(WHAT TO DO)
1. According to the Reddit post on Clean Architecture, how long do the project's automated tests take to run?
2. Carry on the Reddit post on Clean Architecture from its final sentence.

(EXCERPT)
*** Begin section ***
Clean Architecture isn’t the problem. Misreading the book is.

Posted by niccololepri@reddit | programming | View on Reddit | 55 comments

I think Clean Architecture is mostly misunderstood.

In my current project (a huge mess of services for public administration), the only real source of truth for business rules is the code itself. The domain is defined vaguely by too many people, so new features often end up conflicting with existing rules—not because of implementation bugs, but because the rules themselves clash. But all of this is expected i guess.

The real pain: the architecture makes business rules unreadable. Adding a new entity state? No way to know if it breaks something without re-reading tons of code. Automated tests? They’re all full-blown integration tests, take 8 hours to run, so we usually just run a subset and pray.

This is exactly where Clean Architecture could shine—but I’ve never seen it done right. Most “implementations” I see (in my case in .NET) are just baroque, over-engineered garbage. People throw design patterns everywhere, abuse async/await, don’t even bother with interfaces, and then blame Clean Architecture for being unreadable. No—you just didn’t get the point.
*** End section ***
Stored records:
*** Begin section ***
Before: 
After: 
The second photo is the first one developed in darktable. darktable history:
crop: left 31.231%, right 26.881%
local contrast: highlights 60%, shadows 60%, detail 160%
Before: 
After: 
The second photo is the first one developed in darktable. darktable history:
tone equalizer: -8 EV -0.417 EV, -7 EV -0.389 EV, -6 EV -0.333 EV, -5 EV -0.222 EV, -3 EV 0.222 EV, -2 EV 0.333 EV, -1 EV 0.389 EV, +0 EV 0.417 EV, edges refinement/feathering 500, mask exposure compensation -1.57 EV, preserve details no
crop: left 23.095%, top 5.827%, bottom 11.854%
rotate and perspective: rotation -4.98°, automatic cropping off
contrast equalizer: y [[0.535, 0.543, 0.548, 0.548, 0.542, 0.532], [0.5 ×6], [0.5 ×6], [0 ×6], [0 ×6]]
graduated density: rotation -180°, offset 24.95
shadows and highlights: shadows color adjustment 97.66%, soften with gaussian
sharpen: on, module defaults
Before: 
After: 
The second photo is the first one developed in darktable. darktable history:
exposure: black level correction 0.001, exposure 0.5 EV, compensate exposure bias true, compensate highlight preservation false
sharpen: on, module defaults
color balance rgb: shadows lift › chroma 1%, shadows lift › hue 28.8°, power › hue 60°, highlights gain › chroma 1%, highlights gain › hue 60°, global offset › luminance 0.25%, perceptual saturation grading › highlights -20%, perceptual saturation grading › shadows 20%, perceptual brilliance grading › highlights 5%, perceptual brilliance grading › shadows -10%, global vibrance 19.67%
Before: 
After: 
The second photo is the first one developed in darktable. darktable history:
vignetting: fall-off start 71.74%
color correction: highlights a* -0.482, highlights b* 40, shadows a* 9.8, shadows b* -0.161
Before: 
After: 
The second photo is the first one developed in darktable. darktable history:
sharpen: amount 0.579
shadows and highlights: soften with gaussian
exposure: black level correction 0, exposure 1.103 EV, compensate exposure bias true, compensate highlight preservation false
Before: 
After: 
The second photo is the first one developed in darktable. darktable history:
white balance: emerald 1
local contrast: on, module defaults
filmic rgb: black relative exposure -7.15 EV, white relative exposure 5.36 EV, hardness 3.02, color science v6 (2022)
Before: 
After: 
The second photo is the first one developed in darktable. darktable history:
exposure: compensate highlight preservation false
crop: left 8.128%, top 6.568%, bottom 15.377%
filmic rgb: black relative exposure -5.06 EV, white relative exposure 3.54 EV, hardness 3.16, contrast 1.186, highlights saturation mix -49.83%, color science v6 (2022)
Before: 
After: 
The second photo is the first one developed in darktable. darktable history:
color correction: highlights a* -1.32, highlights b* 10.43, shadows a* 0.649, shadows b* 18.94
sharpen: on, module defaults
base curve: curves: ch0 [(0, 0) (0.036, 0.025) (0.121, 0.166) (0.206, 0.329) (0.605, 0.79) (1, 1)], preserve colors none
*** End section ***
(ANSWER SET)
1. They take 8 hours to run.

2.
The actual point is simple: use polymorphism to isolate business rules. Each rule implements an interface, so you can swap in fakes for tests. Result?

Clean Architecture isn’t universal. If you’re writing 3D graphics, every abstraction may be just overhead. But if you’re drowning in business rules, it’s the only way to avoid shipping landmines straight to production.

So yeah, people ranting against Clean Code/Architecture in “Casey Muratori wannabe” mode don’t look clever. They just show they’ve never actually seen the point.

TL;DR: Clean Architecture isn’t about baroque boilerplate. It’s about isolating business rules so you can test them fast and safely. If your system is rule-heavy, it’s a lifesaver. If not, sure, skip it.